* **Texte à étudier**:
Mohammad Ali Amir-Moezzi
“LES CONQUÊTES ARABES ET LES PREMIERS CALIFATS ONT FAIT SUBIR AU CORAN UNE RECONSTRUCTION POLITICO-RELIGIEUSE”
Pour le codirecteur du « Coran des historiens », il était nécessaire de faire avec le texte sacré de l’islam le même travail d’exégèse accompli avec la Bible.
Au risque de la fureur des fanatiques qui en refusent toute lecture critique.
D’où est venue l’idée de ce monumental travail d’exégèse du Coran ?
Il y a cinq ans, à l’occasion d’une conversation au long cours avec mon éditeur, Jean-François Colosimo, directeur des Editions du Cerf, première maison du fait religieux en France, ce projet a pris force d’évidence. Voire d’urgence. Que faire pour qu’un large public accède à une meilleure connaissance du Coran, ce mystérieux objet prétexte à toutes sortes d’instrumentalisations ? Il existe de nombreuses traductions du texte, mais le contexte de sa formation et son histoire demeurent méconnus. Les recherches sur son élaboration se multiplient, mais elles restent limitées aux cercles académiques et aux revues confidentielles. Il m’est apparu qu’il manquait une grande synthèse de ces travaux. Nous sommes tombés d’accord sur la nécessité de faire passer ce continent d’érudition au stade de la divulgation, de l’ouvrir aux lecteurs et aux lectrices d’aujourd’hui. Avez-vous eu des hésitations ou des craintes avant de vous lancer ?

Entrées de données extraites
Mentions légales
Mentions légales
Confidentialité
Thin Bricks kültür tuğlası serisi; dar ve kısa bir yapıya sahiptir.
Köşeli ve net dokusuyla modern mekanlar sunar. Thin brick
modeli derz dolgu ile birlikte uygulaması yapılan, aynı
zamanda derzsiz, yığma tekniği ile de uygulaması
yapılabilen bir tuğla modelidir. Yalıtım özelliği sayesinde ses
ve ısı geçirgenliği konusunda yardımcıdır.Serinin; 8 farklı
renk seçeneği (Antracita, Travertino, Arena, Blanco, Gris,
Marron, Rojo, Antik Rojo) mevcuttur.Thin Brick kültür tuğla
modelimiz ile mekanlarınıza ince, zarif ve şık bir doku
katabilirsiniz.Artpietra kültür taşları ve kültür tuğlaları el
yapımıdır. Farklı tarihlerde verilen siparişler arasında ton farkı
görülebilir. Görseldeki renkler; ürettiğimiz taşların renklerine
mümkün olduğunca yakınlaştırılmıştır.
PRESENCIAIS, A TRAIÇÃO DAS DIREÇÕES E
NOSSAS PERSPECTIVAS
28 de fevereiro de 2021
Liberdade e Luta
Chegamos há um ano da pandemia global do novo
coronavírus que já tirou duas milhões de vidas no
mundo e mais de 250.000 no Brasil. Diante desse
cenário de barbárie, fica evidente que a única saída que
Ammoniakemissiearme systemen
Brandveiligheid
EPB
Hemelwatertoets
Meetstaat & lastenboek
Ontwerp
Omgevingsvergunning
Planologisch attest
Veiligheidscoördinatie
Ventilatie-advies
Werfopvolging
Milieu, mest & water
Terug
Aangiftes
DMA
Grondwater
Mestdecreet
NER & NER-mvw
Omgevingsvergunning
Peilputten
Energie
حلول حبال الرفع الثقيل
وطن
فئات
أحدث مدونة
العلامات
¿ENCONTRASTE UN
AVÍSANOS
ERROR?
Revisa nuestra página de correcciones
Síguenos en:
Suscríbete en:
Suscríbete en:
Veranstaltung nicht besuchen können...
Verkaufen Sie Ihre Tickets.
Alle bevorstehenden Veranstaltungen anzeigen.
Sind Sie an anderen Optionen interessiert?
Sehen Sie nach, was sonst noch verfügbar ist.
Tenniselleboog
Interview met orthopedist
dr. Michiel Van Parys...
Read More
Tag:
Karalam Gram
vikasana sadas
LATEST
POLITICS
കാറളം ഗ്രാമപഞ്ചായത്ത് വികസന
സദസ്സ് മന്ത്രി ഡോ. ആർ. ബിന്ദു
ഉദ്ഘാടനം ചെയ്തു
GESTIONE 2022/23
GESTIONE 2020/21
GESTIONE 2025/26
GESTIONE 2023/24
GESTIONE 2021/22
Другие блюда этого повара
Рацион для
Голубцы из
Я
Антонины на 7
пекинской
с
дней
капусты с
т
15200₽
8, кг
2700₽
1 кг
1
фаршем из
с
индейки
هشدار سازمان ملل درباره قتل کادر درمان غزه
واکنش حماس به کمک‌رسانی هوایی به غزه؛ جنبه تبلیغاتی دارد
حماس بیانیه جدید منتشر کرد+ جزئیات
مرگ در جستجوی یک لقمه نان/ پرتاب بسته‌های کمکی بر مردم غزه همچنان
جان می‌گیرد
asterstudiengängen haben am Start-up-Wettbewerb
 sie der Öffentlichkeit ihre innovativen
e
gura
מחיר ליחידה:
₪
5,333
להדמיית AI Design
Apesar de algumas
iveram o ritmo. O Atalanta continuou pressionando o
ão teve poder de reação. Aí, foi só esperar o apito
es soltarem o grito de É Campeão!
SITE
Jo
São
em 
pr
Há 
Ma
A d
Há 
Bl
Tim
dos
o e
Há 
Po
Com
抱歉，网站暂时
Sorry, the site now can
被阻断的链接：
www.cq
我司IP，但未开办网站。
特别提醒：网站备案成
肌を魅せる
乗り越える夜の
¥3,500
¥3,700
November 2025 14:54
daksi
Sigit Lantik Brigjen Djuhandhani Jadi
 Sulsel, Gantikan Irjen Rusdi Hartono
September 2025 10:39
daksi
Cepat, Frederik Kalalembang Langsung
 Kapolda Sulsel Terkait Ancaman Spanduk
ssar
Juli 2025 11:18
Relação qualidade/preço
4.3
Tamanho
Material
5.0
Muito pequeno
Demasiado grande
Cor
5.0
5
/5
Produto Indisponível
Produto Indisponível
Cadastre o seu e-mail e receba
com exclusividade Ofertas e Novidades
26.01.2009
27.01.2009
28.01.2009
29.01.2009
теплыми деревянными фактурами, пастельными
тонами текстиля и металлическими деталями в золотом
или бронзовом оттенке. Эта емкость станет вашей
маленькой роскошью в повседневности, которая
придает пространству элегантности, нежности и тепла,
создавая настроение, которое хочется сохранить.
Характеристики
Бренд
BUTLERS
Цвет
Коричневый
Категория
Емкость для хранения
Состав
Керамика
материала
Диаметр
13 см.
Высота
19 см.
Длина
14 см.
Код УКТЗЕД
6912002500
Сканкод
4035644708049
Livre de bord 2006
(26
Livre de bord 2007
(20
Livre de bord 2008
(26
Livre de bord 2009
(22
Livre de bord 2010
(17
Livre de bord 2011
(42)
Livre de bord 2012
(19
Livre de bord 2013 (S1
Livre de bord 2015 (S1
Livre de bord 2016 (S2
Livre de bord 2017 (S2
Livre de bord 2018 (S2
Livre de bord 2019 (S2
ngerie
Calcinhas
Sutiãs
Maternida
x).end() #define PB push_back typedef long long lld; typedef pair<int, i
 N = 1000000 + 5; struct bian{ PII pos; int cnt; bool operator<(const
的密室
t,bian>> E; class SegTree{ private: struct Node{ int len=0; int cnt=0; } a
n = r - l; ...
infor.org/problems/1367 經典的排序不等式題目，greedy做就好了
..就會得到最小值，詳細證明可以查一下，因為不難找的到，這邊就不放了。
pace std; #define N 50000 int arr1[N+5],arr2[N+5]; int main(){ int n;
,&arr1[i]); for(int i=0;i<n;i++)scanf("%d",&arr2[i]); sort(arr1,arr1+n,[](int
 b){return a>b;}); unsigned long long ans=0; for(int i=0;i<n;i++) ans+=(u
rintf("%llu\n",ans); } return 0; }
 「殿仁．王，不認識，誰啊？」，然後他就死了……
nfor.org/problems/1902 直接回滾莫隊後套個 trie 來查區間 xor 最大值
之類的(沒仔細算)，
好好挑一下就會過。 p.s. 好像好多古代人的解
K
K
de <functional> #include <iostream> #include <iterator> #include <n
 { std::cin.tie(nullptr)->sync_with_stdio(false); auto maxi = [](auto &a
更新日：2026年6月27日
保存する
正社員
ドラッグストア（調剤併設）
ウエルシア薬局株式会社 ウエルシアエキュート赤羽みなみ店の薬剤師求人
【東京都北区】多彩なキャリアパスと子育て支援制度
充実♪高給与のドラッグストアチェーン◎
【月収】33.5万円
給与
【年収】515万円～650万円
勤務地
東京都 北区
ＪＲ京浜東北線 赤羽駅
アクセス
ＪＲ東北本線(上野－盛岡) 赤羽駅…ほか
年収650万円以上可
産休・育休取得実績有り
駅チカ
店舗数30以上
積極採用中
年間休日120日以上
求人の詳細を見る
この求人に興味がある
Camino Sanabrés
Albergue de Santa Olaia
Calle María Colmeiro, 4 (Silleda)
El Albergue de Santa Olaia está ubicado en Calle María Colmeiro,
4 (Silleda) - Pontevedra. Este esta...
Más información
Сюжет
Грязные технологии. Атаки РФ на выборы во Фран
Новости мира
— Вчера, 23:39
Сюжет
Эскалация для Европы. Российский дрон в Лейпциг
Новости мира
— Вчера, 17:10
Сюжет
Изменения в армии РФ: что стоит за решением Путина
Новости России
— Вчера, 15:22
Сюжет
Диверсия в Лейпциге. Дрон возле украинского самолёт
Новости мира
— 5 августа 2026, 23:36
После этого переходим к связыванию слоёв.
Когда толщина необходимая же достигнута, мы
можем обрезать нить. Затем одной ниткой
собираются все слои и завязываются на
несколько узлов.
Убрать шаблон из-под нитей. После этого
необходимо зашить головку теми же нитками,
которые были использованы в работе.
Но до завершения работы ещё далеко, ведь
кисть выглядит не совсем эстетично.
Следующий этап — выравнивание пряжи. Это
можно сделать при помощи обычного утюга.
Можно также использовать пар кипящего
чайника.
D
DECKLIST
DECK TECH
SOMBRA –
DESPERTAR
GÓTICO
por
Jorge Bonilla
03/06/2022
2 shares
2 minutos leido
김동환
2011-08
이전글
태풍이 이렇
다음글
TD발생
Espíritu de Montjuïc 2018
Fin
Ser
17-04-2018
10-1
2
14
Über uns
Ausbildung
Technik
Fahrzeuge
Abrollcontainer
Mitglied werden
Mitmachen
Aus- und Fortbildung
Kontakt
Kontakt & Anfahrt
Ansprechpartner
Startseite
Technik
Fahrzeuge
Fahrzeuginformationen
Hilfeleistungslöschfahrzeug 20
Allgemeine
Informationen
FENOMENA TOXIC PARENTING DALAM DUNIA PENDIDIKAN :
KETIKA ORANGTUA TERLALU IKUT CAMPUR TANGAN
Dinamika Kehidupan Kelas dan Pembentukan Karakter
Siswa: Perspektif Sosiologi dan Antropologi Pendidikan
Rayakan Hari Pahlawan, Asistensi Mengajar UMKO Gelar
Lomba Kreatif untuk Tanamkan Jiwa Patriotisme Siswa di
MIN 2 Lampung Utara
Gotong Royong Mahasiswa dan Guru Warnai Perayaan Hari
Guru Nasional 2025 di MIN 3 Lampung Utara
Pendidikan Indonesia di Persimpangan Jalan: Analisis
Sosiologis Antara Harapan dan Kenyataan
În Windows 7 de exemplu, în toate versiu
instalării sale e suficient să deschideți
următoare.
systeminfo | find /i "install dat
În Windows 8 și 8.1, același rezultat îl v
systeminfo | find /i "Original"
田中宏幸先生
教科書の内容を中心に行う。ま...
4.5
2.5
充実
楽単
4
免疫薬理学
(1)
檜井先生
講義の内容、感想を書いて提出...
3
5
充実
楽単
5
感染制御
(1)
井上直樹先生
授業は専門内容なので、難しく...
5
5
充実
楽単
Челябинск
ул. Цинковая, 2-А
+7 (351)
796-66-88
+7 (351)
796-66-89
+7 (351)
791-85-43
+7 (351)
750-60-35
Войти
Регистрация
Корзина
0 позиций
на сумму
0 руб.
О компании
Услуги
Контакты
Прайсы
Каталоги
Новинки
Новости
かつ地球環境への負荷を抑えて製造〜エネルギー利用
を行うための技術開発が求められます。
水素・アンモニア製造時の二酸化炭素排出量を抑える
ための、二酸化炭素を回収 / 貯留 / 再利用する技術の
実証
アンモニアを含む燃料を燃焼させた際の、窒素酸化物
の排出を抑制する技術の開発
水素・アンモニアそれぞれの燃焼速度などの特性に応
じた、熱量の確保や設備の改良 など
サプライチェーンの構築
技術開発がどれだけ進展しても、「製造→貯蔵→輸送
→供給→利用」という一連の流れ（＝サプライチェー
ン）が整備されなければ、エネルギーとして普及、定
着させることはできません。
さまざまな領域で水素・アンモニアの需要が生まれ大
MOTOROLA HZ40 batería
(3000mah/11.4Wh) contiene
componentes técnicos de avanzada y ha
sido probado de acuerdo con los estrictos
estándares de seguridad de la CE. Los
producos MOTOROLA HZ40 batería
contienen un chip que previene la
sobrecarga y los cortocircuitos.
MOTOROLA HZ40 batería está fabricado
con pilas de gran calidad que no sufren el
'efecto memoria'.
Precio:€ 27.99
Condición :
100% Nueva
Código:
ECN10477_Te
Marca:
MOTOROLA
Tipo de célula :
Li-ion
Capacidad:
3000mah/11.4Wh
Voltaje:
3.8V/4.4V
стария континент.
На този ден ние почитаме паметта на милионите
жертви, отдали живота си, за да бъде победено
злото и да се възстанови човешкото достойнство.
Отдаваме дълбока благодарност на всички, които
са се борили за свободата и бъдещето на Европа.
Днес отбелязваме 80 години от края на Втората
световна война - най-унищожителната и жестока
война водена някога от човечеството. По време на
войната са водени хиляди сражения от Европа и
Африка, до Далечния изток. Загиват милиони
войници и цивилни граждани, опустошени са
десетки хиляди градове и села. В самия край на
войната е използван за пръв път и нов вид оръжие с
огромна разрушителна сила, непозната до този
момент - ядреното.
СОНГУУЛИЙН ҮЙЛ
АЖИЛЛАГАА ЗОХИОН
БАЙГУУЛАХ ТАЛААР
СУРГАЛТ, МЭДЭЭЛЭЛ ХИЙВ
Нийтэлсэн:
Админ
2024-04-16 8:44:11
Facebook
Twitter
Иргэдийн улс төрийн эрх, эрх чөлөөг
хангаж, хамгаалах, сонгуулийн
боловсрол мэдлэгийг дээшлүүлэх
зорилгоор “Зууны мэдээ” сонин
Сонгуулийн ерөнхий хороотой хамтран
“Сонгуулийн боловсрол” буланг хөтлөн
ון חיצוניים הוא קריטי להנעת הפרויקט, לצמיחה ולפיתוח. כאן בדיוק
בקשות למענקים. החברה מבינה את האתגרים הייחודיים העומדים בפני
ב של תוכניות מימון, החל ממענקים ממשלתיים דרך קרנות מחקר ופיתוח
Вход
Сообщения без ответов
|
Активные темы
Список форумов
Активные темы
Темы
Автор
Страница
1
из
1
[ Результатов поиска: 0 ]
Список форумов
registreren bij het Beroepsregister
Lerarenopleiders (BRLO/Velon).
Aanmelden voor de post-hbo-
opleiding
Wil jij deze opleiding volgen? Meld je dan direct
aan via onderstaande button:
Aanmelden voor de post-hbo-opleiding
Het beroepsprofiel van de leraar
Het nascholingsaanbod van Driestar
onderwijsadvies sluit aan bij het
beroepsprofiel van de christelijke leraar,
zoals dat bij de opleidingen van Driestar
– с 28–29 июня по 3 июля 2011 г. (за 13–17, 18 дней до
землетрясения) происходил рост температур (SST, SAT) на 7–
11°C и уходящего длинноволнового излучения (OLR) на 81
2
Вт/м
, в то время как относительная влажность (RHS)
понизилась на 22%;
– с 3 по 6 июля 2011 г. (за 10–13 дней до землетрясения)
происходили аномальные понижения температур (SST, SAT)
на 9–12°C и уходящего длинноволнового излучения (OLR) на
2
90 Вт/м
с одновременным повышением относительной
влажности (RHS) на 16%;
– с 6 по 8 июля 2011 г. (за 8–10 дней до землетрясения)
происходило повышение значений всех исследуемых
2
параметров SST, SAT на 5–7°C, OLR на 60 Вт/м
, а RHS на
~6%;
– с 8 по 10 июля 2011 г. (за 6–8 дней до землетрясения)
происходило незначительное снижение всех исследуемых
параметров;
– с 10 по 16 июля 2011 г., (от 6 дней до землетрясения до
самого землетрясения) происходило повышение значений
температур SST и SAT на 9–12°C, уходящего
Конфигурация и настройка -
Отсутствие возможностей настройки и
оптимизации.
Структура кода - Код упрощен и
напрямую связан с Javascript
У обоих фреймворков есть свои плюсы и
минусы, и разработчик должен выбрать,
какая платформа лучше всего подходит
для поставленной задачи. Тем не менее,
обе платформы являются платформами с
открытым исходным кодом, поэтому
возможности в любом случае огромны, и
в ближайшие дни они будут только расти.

* **Objectif visé**:
Reproduisez mot pour mot le passage de l'entretien sur l'exégèse du Coran qui va de « Mohammad Ali Amir-Moezzi » à « d’exégèse du Coran ? », ces deux bornes comprises.

* **Résultat attendu**:
Mohammad Ali Amir-Moezzi
“LES CONQUÊTES ARABES ET LES PREMIERS CALIFATS ONT FAIT SUBIR AU CORAN UNE RECONSTRUCTION POLITICO-RELIGIEUSE”
Pour le codirecteur du « Coran des historiens », il était nécessaire de faire avec le texte sacré de l’islam le même travail d’exégèse accompli avec la Bible.
Au risque de la fureur des fanatiques qui en refusent toute lecture critique.
D’où est venue l’idée de ce monumental travail d’exégèse du Coran ?